The journey from reconstruction to the modern era, in terms of the experience of African Americans can be seen as a continuous expression of this struggle for basic rights. the struggle is ongoing and has not ended simply because we now have an African American President. Even now, over one-hundred years after the conclusion of the Civil War and the outlawing of slavery, African Americans face racial  persecution and discrimination. That the conditions of American society have changed in many ways for the better despite the lingering racism and discrimination is largely due to the populist efforts known collectively as the Civil Rights Movement. This era marks the most evident period of the struggle for social and legal equality that is part of African American history.

As Canady points out, the Civil rights movement was founded on the idea that Jim Crow laws and policies were unjust and inhumane. Canady notes that “The civil-rights movement of the 1950s and the early 1960s arose to combat racist laws, racist institutions, and racist practices wherever they existed.” (Canady) Because of this fact, this period of American history can be thought of as “completing” many of the ambitions and aspirations that were embodied by  both whites and blacks in the aftermath of the Civil War. What the Reconstruction era failed to do was left to the Civil Rights Movement to try to correct. One of the first and most important aspects of the movement was that it was founded on the idea of individual freedom and pride. Canady writes that “This understanding of the dignity of the individual found concrete expression in a legal principle that was relentlessly pursued by the early civil-rights movement. If universally adopted, this principle would fulfill the promise of American ideals.” (Canady) because of this emphasis on individual dignity and liberty, the Civil rights Movement must be viewed as one of the most democratic and innately American movements.

According to the time-line of the movement provided by  two major legal achievements contributed to the attainment of civil rights under American law for African Americans. The first was the fact that “ The U.S. Supreme Court rules that the segregation of Montgomery, Ala., buses is unconstitutional.” The second important legal event was, obviously, the enactment of the Civil Rights Act in 1964: “President Lyndon Johnson signs the Civil Rights Act, which gives the federal government far-reaching powers to prosecute discrimination in employment, voting, and education. (Timeline) These two signature legal events show that the gaining of basic legal rights for African Americans was a long and very difficult process that literally required decades of protest, legal action, and public education.

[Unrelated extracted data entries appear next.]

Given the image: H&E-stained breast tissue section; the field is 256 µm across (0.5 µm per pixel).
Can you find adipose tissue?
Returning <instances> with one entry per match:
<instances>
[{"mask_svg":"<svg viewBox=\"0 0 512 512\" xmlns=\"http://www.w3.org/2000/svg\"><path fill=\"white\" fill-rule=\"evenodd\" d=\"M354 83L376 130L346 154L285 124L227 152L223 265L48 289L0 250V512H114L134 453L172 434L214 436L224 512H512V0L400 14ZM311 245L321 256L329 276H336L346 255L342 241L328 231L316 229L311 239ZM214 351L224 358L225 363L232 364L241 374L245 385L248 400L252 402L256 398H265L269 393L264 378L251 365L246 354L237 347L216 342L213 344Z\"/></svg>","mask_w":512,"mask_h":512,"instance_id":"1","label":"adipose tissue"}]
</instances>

The history of the Jim Crow laws and the way that the Civil Rights Movement successfully overcame them is one of the most heroic chapters in American history. This is due to the fact that the racial persecution of African Americans in terms of both slavery and the Jim Crow era is so abominable and disgusting that the eventual signing of legislation to outlaw abusive and racist practices must be seen as the completion of the process of  integration that began in the Antebellum years and continues right on through to the present day.

Works Cited

Barnes, Catherine A. Journey from Jim Crow: The Desegregation of Southern Transit. New York: Columbia UP, 1983.

Canady, Charles T. “America’s Struggle for Racial Equality.” Policy Review 87 (1998): 42+.